§ Required action: Once every line in the data below has been checked for "size", give the number of lines that hold it, and only that.
··· Listed entries
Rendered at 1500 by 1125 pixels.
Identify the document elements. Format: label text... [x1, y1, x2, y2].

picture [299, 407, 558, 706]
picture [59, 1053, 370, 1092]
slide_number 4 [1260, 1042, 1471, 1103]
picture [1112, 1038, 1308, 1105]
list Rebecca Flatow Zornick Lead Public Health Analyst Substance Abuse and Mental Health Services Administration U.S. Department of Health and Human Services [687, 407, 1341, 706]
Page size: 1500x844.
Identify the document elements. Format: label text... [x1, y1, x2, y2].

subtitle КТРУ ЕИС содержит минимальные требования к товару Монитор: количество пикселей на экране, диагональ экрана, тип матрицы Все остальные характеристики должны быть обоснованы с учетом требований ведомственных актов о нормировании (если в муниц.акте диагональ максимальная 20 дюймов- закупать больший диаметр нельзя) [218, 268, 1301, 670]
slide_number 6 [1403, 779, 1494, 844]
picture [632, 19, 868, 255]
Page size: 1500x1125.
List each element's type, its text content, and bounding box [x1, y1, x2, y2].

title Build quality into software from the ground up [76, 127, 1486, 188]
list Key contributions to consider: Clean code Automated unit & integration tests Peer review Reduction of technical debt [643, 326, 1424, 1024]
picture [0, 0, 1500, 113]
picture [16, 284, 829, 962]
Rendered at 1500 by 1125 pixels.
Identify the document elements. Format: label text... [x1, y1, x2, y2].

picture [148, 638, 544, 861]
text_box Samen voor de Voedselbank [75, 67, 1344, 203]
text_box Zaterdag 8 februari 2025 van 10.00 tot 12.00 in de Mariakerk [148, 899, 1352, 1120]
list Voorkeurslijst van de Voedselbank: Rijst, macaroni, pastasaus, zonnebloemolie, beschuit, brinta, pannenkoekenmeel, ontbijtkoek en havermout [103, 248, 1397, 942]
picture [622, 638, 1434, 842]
······
§ Written answer: 2